Here is where the theory becomes practical: If you let too much smoke out of a component, it will stop working. Electrical components like starter motors contain a lot of smoke so you can let a lot out before they quit working but ignition modules contain only tiny amounts of smoke so almost any smoke lost will see them fail.

I challenge anyone to show how this theory does not apply in the real world.

Wires contain a lot of smoke, the bigger the wire, the more smoke.

Much of what we do in service or repair is to replace something which has had too much smoke let out or to ensure that we install something so that no smoke will be lost.

Now, back to putting the 12 volt battery into my 6 volt bike….What will not happen is that the battery will be charged.
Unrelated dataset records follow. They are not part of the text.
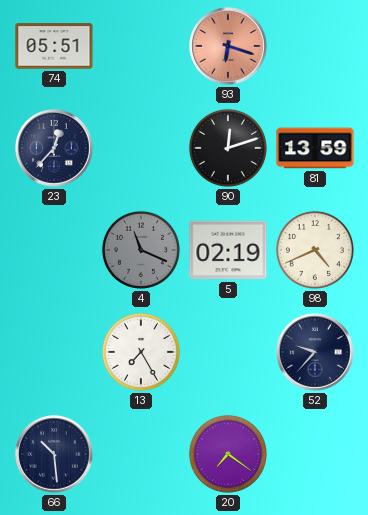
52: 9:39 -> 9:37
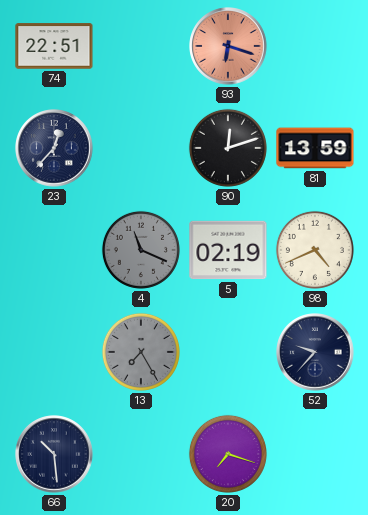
74: 05:51 -> 22:51
13 dial: white -> grey
20: 7:21 -> 7:18
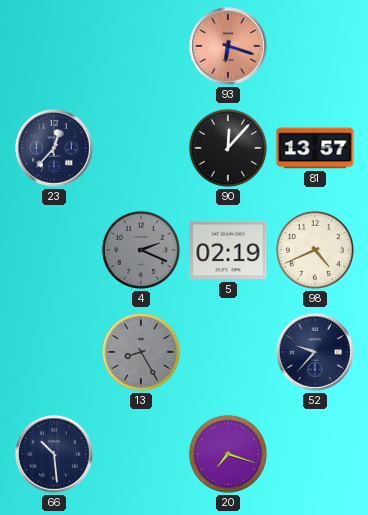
74: 22:51 -> none
90: 12:12 -> 12:07
81: 13:59 -> 13:57
4: 11:19 -> 2:19
13: 7:25 -> 8:25
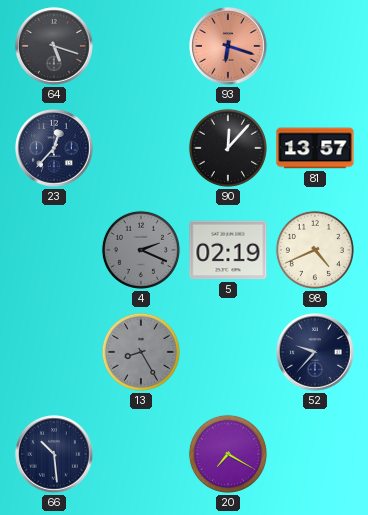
64: none -> 5:18
20: 7:18 -> 7:20
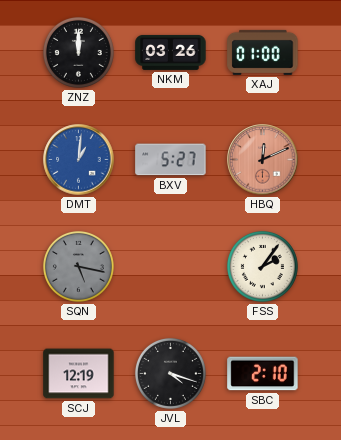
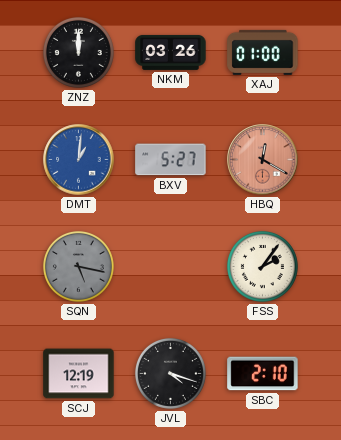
HBQ: 12:11 -> 12:20
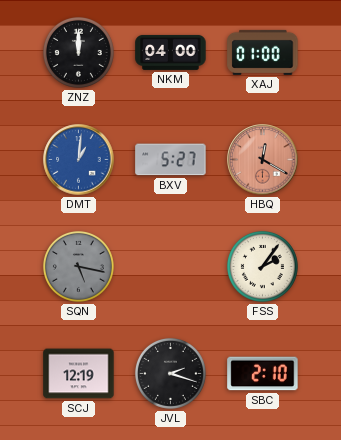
NKM: 03:26 -> 04:00
JVL: 4:18 -> 2:18
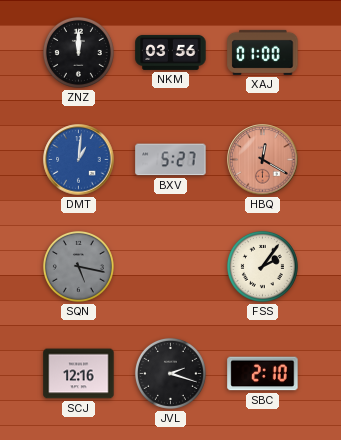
NKM: 04:00 -> 03:56
SCJ: 12:19 -> 12:16
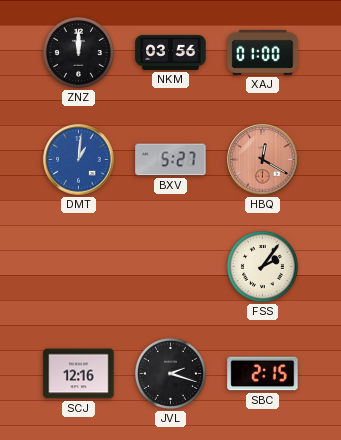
SQN: 5:17 -> none
SBC: 2:10 -> 2:15
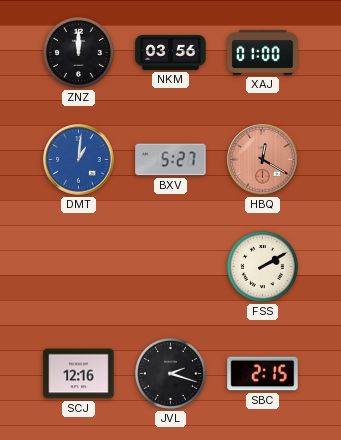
FSS: 2:06 -> 2:10
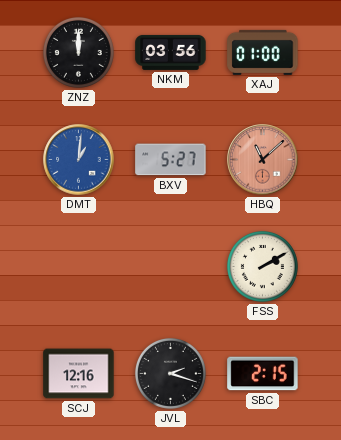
HBQ: 12:20 -> 11:08
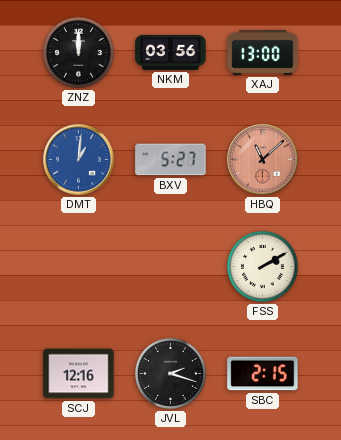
XAJ: 01:00 -> 13:00
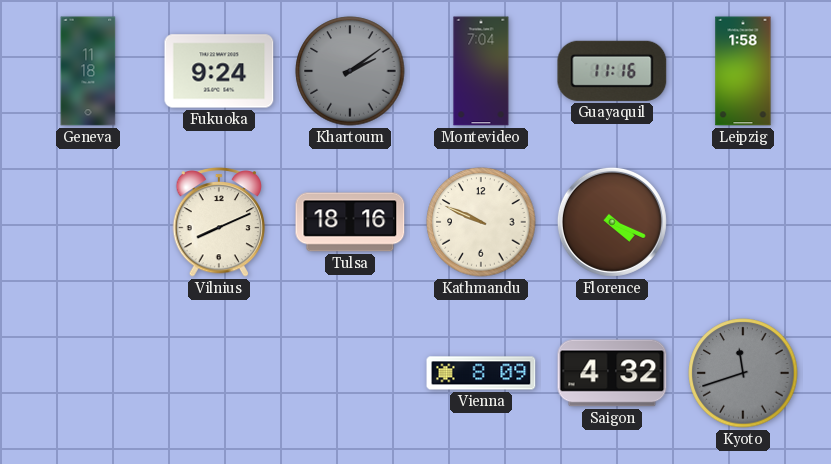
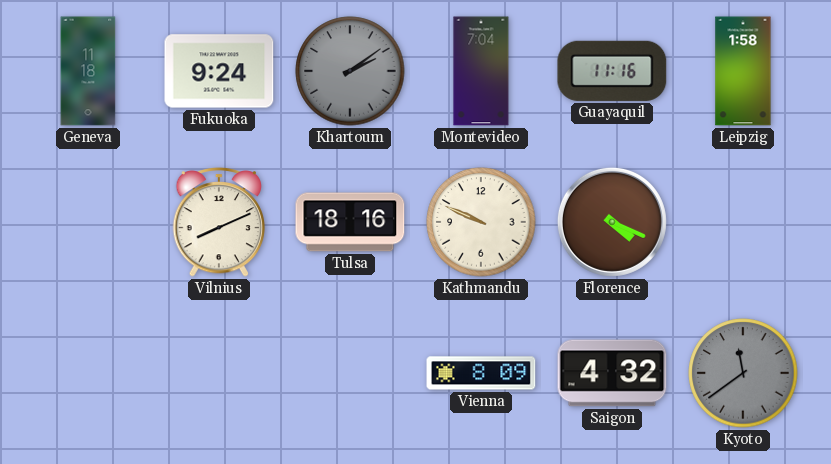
Kyoto: 11:42 -> 11:39
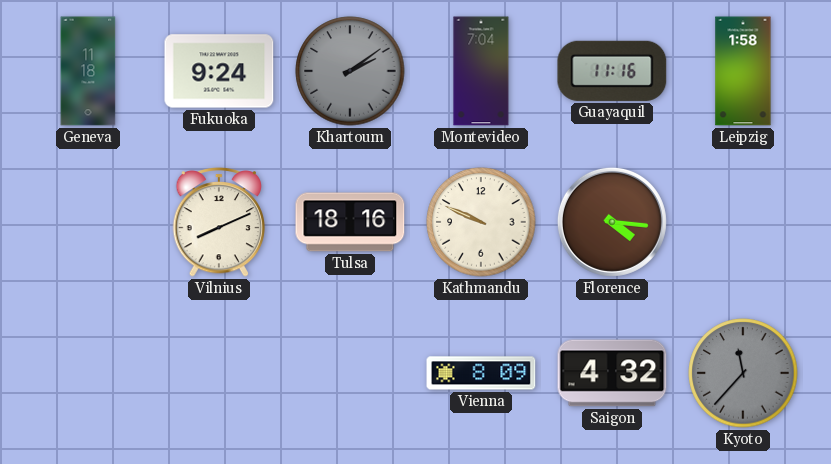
Florence: 4:19 -> 4:16
Kyoto: 11:39 -> 11:37
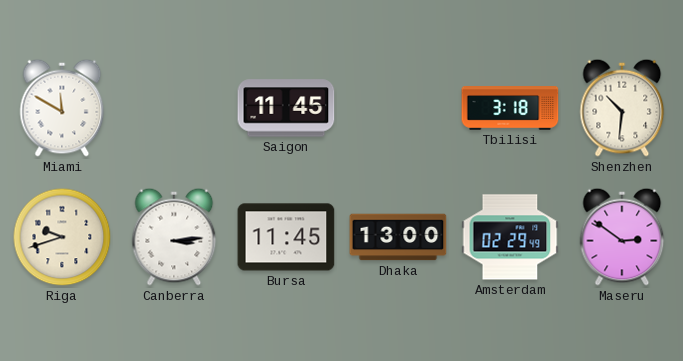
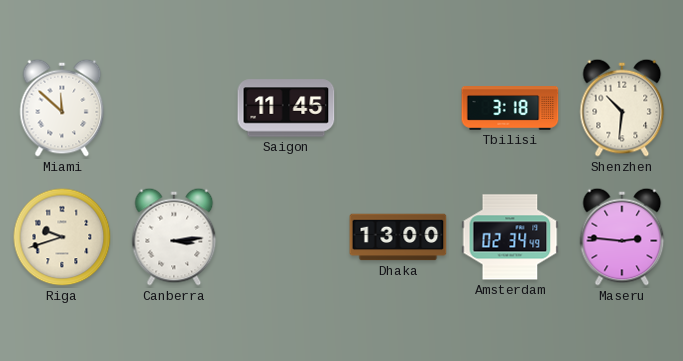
Miami: 11:50 -> 11:52
Bursa: 11:45 -> none
Amsterdam: 02:29 -> 02:34
Maseru: 2:51 -> 2:46
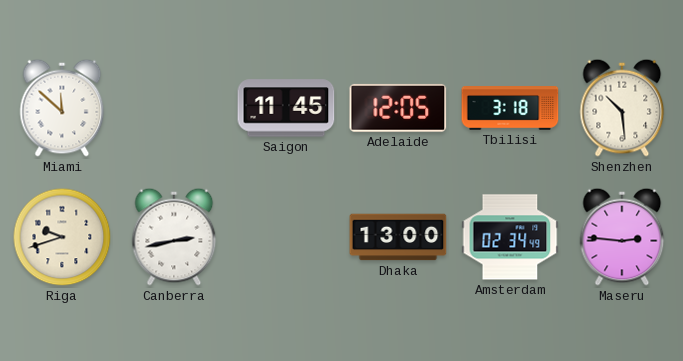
Adelaide: none -> 12:05
Shenzhen: 10:31 -> 10:29
Canberra: 3:14 -> 2:43
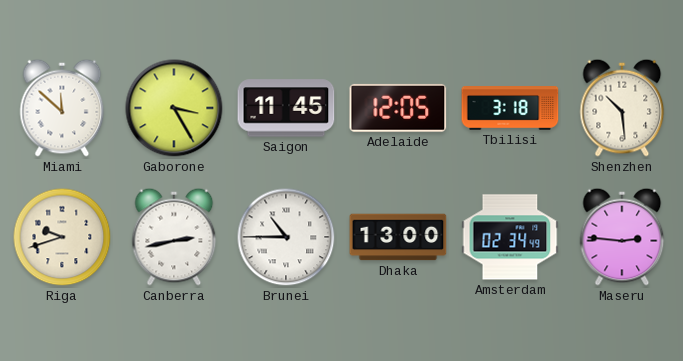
Gaborone: none -> 3:25
Brunei: none -> 10:45
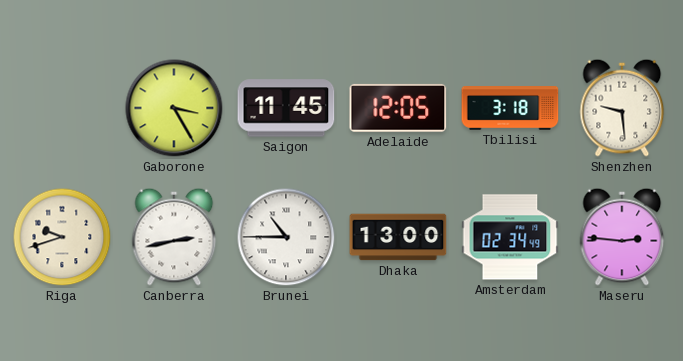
Miami: 11:52 -> none
Shenzhen: 10:29 -> 9:29
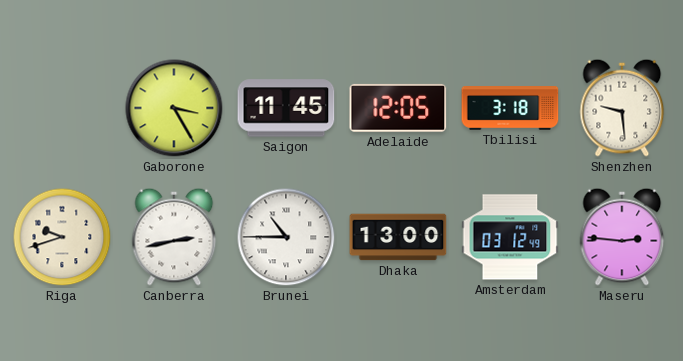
Amsterdam: 02:34 -> 03:12
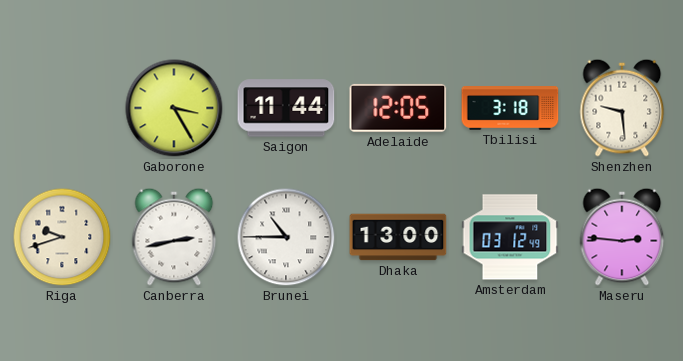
Saigon: 11:45 -> 11:44
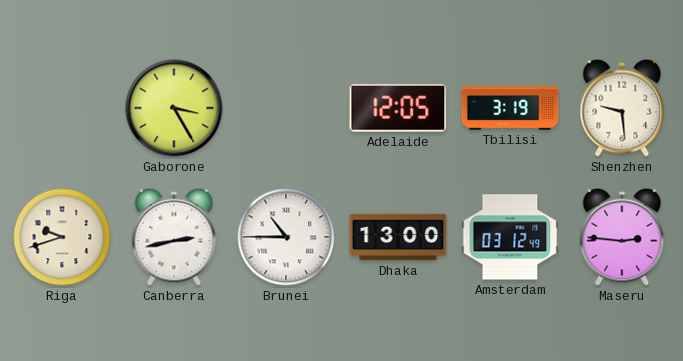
Saigon: 11:44 -> none
Tbilisi: 3:18 -> 3:19
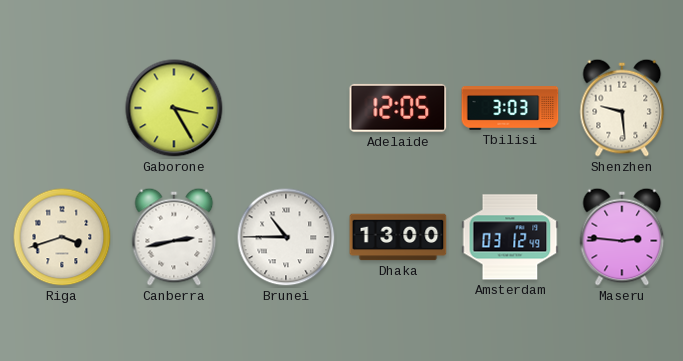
Tbilisi: 3:19 -> 3:03
Riga: 9:42 -> 3:42
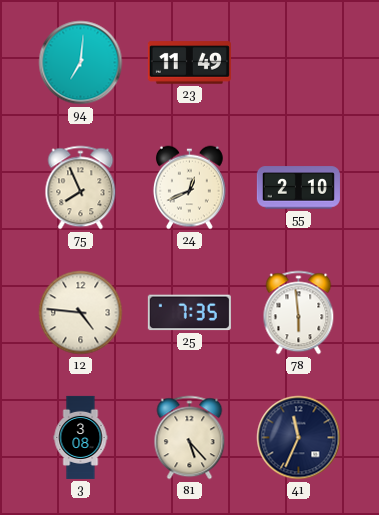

Why? It takes more than 12 volts to completely charge a 12 volt battery. Remember in the last article? Each cell of a lead acid battery has a bit more than 2.1 volts so a fully charged 12 volt battery is actually a 12.8 volt battery and we will measure up to 13.2 or 13.4 volts across a 12 volt battery which has just been taken off the charger or just been in the bike. Typical 12 volt charging systems will apply 14.2 to 14.8 volts across the battery which ensures a full charge and a quick recharge. The numbers for a 6-volt system will be about ½ of those for a 12 volt. The 12 volt battery would function somewhat if it were dead when put into the 6 volt bike and the bike’s charging system allowed to charge it but the result would be a weak six volt battery which would soon fail due to sulphation (more on these terms later). In short we wouldn’t do this.

Have you noticed that your cage’s and bike’s lights become brighter when the engine is running? Why? When the engine is off, the charging system is not in operation so the most voltage available to power the lights is 12.8 volts and this will fall as the battery provides power. When the engine is started, the charging system operates and the system voltage rises. In some applications the charging system can operate at full output when at idle speed but most require that the engine be at a higher speed. Watch your tach as you gradually speed up the engine to see at what speed your charging system is reaching high output. You cannot expect a low battery to recharge much below this engine speed as a rule of thumb. As I said earlier, more voltage (pressure) means more electricity flowing so more work is done. There is a limit to the benefit of higher voltage since we don’t want to fry things so this is where the voltage regulator acts to limit maximum voltage.

Back to the batteries… So what happens if I put a 6 volt battery into my 12 volt bike? Also a bad idea! Think of too little pressure causing too little flow so too little work being done. The lights will be very dim, the starter will not turn the engine fast enough for it to start (likely) and regardless, the ignition system will not produce a strong enough spark to fire the fuel (if the ignition is common to the battery system) so no go. In a later article we can explore some additional problems which will result from low battery capacity. If we succeed in starting the engine such as by bump starting a KLR, the charging system will begin to operate and one result will be over charging of the battery which will boil dry and be ruined.